How do you say operational compromise in Arabic? We ain't gonna miss'em. Security before correctness. I prefer my country be defended by the mentally healthy and morally upright--they tend to be more dependable. Next!
Now, that's funny.
We should be protecting America from terrorists who want to kill us, not gays who want to decorate the barracks. When Muslim terrorists bring down the Sears Tower because we didn't have enough linguists to read intelligence transcripts sitting right in front of us, maybe someone will rethink this.
That's likely the result of the "don't ask; don't tell" policy of the clintbag administration.
"Caught in the act" should be far enough to dismiss; there has got to be a level
of civility, homosexual or heterosexual. But rules are not made to be broken.
If admitting one is gay is enough to cause dismissal, then it's time to change
I think that you are mistaken. The folks who fessed up were just trying to escape the pressure. Even twenty years ago it was happening, at the DLI. I would not be surprised if none of the seven are actually gay.
More than that, your premise is mistaken;
1)that orientation does not matter. It does. Ask any attractive woman in the military how distracting it is for other military folks to be constantly hitting on her;
2)the transcripts you refer to were not relevant anyway, they can be interpreted as direct threats only by Leaky Leahy.
I'll submit that for you as "Quote of the Day".
I disagree that people should be dismissed simply for their orientation, especially when we need ever intelligent and talented linguist we can get right now.
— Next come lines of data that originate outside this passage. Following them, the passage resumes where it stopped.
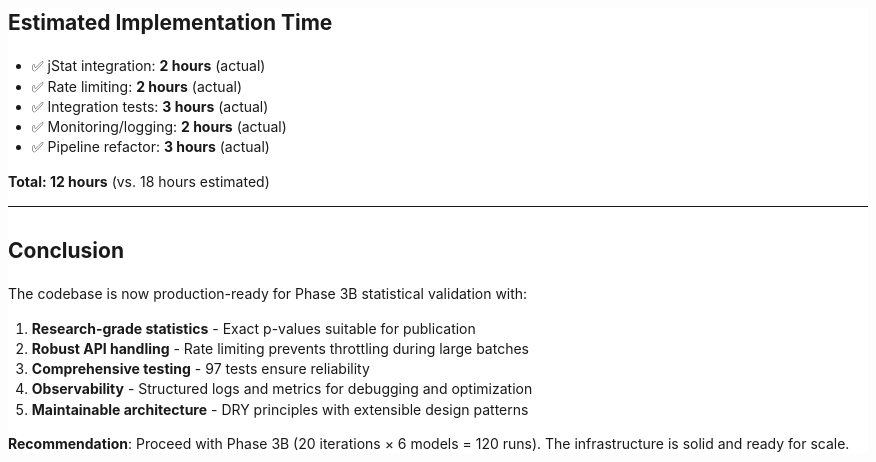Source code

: 
## Estimated Implementation Time

- ✅ jStat integration: **2 hours** (actual)
- ✅ Rate limiting: **2 hours** (actual)
- ✅ Integration tests: **3 hours** (actual)
- ✅ Monitoring/logging: **2 hours** (actual)
- ✅ Pipeline refactor: **3 hours** (actual)

**Total: 12 hours** (vs. 18 hours estimated)

---

## Conclusion

The codebase is now production-ready for Phase 3B statistical validation with:

1. **Research-grade statistics** - Exact p-values suitable for publication
2. **Robust API handling** - Rate limiting prevents throttling during large batches
3. **Comprehensive testing** - 97 tests ensure reliability
4. **Observability** - Structured logs and metrics for debugging and optimization
5. **Maintainable architecture** - DRY principles with extensible design patterns

**Recommendation**: Proceed with Phase 3B (20 iterations × 6 models = 120 runs). The infrastructure is solid and ready for scale.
If someone gets out of line with another soldier, discipline them, gay or straight.
I think this is a much more likely senario as to why we have several making the claim of being Gay at the same time, rather than a sudden change of conscience.
Does anyone recall at the start of the Gulf War a female physician who had let the US Army pay for her education, but when her reserve unit was called to duty, she developed "serious contientious objections to military service" despite the fact that as a Doctor, she would be a non-combatant.